[Records from a dataset]

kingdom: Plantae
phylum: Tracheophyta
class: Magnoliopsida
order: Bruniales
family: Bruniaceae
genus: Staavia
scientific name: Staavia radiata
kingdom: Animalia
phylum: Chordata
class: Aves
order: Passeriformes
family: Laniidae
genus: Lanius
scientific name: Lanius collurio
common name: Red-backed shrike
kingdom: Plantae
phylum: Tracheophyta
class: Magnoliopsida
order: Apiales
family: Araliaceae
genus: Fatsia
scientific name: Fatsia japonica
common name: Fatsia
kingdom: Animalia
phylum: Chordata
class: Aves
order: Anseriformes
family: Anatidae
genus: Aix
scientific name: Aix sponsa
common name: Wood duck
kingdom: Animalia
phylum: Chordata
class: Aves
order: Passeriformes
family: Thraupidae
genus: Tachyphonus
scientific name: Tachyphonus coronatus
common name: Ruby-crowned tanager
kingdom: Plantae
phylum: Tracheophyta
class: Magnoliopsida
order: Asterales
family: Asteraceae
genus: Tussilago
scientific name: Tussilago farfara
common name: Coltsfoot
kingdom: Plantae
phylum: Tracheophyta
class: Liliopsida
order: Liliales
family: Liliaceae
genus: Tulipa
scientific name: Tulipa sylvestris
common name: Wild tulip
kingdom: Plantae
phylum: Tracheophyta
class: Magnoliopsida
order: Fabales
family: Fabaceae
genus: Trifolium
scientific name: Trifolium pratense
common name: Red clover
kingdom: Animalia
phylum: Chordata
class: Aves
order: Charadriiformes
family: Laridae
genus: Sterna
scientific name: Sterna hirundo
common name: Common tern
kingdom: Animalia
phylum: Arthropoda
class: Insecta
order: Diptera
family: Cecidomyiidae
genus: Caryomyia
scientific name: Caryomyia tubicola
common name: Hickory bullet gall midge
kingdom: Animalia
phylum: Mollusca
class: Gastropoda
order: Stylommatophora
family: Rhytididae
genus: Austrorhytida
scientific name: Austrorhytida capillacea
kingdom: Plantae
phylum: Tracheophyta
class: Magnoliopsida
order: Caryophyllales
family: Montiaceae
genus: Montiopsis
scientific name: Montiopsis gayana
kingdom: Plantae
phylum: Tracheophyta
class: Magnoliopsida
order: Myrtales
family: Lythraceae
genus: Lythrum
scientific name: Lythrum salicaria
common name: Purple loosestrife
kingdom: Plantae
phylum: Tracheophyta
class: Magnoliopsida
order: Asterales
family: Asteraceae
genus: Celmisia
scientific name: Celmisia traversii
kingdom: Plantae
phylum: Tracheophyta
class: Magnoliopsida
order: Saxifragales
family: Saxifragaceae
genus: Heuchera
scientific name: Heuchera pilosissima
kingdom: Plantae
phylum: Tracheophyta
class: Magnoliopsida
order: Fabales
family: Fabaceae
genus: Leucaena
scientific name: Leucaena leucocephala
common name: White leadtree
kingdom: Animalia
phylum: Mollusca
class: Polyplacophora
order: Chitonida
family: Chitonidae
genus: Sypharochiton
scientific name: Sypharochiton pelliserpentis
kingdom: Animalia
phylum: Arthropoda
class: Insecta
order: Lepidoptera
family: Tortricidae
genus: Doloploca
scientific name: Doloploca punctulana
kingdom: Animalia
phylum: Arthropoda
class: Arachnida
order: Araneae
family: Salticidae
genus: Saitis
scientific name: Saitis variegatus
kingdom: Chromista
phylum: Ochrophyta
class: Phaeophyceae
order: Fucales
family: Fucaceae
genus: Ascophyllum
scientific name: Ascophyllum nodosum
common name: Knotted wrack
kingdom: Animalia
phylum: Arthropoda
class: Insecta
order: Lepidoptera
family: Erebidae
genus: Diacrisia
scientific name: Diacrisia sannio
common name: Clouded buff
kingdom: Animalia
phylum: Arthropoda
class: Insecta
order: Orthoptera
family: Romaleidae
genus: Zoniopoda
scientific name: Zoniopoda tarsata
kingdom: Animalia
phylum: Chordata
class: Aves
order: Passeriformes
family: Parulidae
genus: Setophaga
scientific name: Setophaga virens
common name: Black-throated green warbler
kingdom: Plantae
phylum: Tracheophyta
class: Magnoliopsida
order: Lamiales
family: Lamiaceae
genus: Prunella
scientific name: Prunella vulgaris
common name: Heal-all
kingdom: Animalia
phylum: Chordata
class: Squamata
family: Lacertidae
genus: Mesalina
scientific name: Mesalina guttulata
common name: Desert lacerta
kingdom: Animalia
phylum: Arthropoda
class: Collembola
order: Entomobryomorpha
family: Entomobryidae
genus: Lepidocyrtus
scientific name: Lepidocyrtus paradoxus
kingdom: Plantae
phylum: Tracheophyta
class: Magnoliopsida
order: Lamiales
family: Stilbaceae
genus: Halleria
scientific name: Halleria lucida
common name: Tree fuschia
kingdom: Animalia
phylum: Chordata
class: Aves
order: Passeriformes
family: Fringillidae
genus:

> [Written problem] Render all of the data above as a Markdown table with two columns, Row and Entry, giving each line a row number and omitting any blank lines.

> [Exercise answer]
| Row | Entry |
|---|---|
| 1 | kingdom: Plantae |
| 2 | phylum: Tracheophyta |
| 3 | class: Magnoliopsida |
| 4 | order: Bruniales |
| 5 | family: Bruniaceae |
| 6 | genus: Staavia |
| 7 | scientific name: Staavia radiata |
| 8 | kingdom: Animalia |
| 9 | phylum: Chordata |
| 10 | class: Aves |
| 11 | order: Passeriformes |
| 12 | family: Laniidae |
| 13 | genus: Lanius |
| 14 | scientific name: Lanius collurio |
| 15 | common name: Red-backed shrike |
| 16 | kingdom: Plantae |
| 17 | phylum: Tracheophyta |
| 18 | class: Magnoliopsida |
| 19 | order: Apiales |
| 20 | family: Araliaceae |
| 21 | genus: Fatsia |
| 22 | scientific name: Fatsia japonica |
| 23 | common name: Fatsia |
| 24 | kingdom: Animalia |
| 25 | phylum: Chordata |
| 26 | class: Aves |
| 27 | order: Anseriformes |
| 28 | family: Anatidae |
| 29 | genus: Aix |
| 30 | scientific name: Aix sponsa |
| 31 | common name: Wood duck |
| 32 | kingdom: Animalia |
| 33 | phylum: Chordata |
| 34 | class: Aves |
| 35 | order: Passeriformes |
| 36 | family: Thraupidae |
| 37 | genus: Tachyphonus |
| 38 | scientific name: Tachyphonus coronatus |
| 39 | common name: Ruby-crowned tanager |
| 40 | kingdom: Plantae |
| 41 | phylum: Tracheophyta |
| 42 | class: Magnoliopsida |
| 43 | order: Asterales |
| 44 | family: Asteraceae |
| 45 | genus: Tussilago |
| 46 | scientific name: Tussilago farfara |
| 47 | common name: Coltsfoot |
| 48 | kingdom: Plantae |
| 49 | phylum: Tracheophyta |
| 50 | class: Liliopsida |
| 51 | order: Liliales |
| 52 | family: Liliaceae |
| 53 | genus: Tulipa |
| 54 | scientific name: Tulipa sylvestris |
| 55 | common name: Wild tulip |
| 56 | kingdom: Plantae |
| 57 | phylum: Tracheophyta |
| 58 | class: Magnoliopsida |
| 59 | order: Fabales |
| 60 | family: Fabaceae |
| 61 | genus: Trifolium |
| 62 | scientific name: Trifolium pratense |
| 63 | common name: Red clover |
| 64 | kingdom: Animalia |
| 65 | phylum: Chordata |
| 66 | class: Aves |
| 67 | order: Charadriiformes |
| 68 | family: Laridae |
| 69 | genus: Sterna |
| 70 | scientific name: Sterna hirundo |
| 71 | common name: Common tern |
| 72 | kingdom: Animalia |
| 73 | phylum: Arthropoda |
| 74 | class: Insecta |
| 75 | order: Diptera |
| 76 | family: Cecidomyiidae |
| 77 | genus: Caryomyia |
| 78 | scientific name: Caryomyia tubicola |
| 79 | common name: Hickory bullet gall midge |
| 80 | kingdom: Animalia |
| 81 | phylum: Mollusca |
| 82 | class: Gastropoda |
| 83 | order: Stylommatophora |
| 84 | family: Rhytididae |
| 85 | genus: Austrorhytida |
| 86 | scientific name: Austrorhytida capillacea |
| 87 | kingdom: Plantae |
| 88 | phylum: Tracheophyta |
| 89 | class: Magnoliopsida |
| 90 | order: Caryophyllales |
| 91 | family: Montiaceae |
| 92 | genus: Montiopsis |
| 93 | scientific name: Montiopsis gayana |
| 94 | kingdom: Plantae |
| 95 | phylum: Tracheophyta |
| 96 | class: Magnoliopsida |
| 97 | order: Myrtales |
| 98 | family: Lythraceae |
| 99 | genus: Lythrum |
| 100 | scientific name: Lythrum salicaria |
| 101 | common name: Purple loosestrife |
| 102 | kingdom: Plantae |
| 103 | phylum: Tracheophyta |
| 104 | class: Magnoliopsida |
| 105 | order: Asterales |
| 106 | family: Asteraceae |
| 107 | genus: Celmisia |
| 108 | scientific name: Celmisia traversii |
| 109 | kingdom: Plantae |
| 110 | phylum: Tracheophyta |
| 111 | class: Magnoliopsida |
| 112 | order: Saxifragales |
| 113 | family: Saxifragaceae |
| 114 | genus: Heuchera |
| 115 | scientific name: Heuchera pilosissima |
| 116 | kingdom: Plantae |
| 117 | phylum: Tracheophyta |
| 118 | class: Magnoliopsida |
| 119 | order: Fabales |
| 120 | family: Fabaceae |
| 121 | genus: Leucaena |
| 122 | scientific name: Leucaena leucocephala |
| 123 | common name: White leadtree |
| 124 | kingdom: Animalia |
| 125 | phylum: Mollusca |
| 126 | class: Polyplacophora |
| 127 | order: Chitonida |
| 128 | family: Chitonidae |
| 129 | genus: Sypharochiton |
| 130 | scientific name: Sypharochiton pelliserpentis |
| 131 | kingdom: Animalia |
| 132 | phylum: Arthropoda |
| 133 | class: Insecta |
| 134 | order: Lepidoptera |
| 135 | family: Tortricidae |
| 136 | genus: Doloploca |
| 137 | scientific name: Doloploca punctulana |
| 138 | kingdom: Animalia |
| 139 | phylum: Arthropoda |
| 140 | class: Arachnida |
| 141 | order: Araneae |
| 142 | family: Salticidae |
| 143 | genus: Saitis |
| 144 | scientific name: Saitis variegatus |
| 145 | kingdom: Chromista |
| 146 | phylum: Ochrophyta |
| 147 | class: Phaeophyceae |
| 148 | order: Fucales |
| 149 | family: Fucaceae |
| 150 | genus: Ascophyllum |
| 151 | scientific name: Ascophyllum nodosum |
| 152 | common name: Knotted wrack |
| 153 | kingdom: Animalia |
| 154 | phylum: Arthropoda |
| 155 | class: Insecta |
| 156 | order: Lepidoptera |
| 157 | family: Erebidae |
| 158 | genus: Diacrisia |
| 159 | scientific name: Diacrisia sannio |
| 160 | common name: Clouded buff |
| 161 | kingdom: Animalia |
| 162 | phylum: Arthropoda |
| 163 | class: Insecta |
| 164 | order: Orthoptera |
| 165 | family: Romaleidae |
| 166 | genus: Zoniopoda |
| 167 | scientific name: Zoniopoda tarsata |
| 168 | kingdom: Animalia |
| 169 | phylum: Chordata |
| 170 | class: Aves |
| 171 | order: Passeriformes |
| 172 | family: Parulidae |
| 173 | genus: Setophaga |
| 174 | scientific name: Setophaga virens |
| 175 | common name: Black-throated green warbler |
| 176 | kingdom: Plantae |
| 177 | phylum: Tracheophyta |
| 178 | class: Magnoliopsida |
| 179 | order: Lamiales |
| 180 | family: Lamiaceae |
| 181 | genus: Prunella |
| 182 | scientific name: Prunella vulgaris |
| 183 | common name: Heal-all |
| 184 | kingdom: Animalia |
| 185 | phylum: Chordata |
| 186 | class: Squamata |
| 187 | family: Lacertidae |
| 188 | genus: Mesalina |
| 189 | scientific name: Mesalina guttulata |
| 190 | common name: Desert lacerta |
| 191 | kingdom: Animalia |
| 192 | phylum: Arthropoda |
| 193 | class: Collembola |
| 194 | order: Entomobryomorpha |
| 195 | family: Entomobryidae |
| 196 | genus: Lepidocyrtus |
| 197 | scientific name: Lepidocyrtus paradoxus |
| 198 | kingdom: Plantae |
| 199 | phylum: Tracheophyta |
| 200 | class: Magnoliopsida |
| 201 | order: Lamiales |
| 202 | family: Stilbaceae |
| 203 | genus: Halleria |
| 204 | scientific name: Halleria lucida |
| 205 | common name: Tree fuschia |
| 206 | kingdom: Animalia |
| 207 | phylum: Chordata |
| 208 | class: Aves |
| 209 | order: Passeriformes |
| 210 | family: Fringillidae |
| 211 | genus: |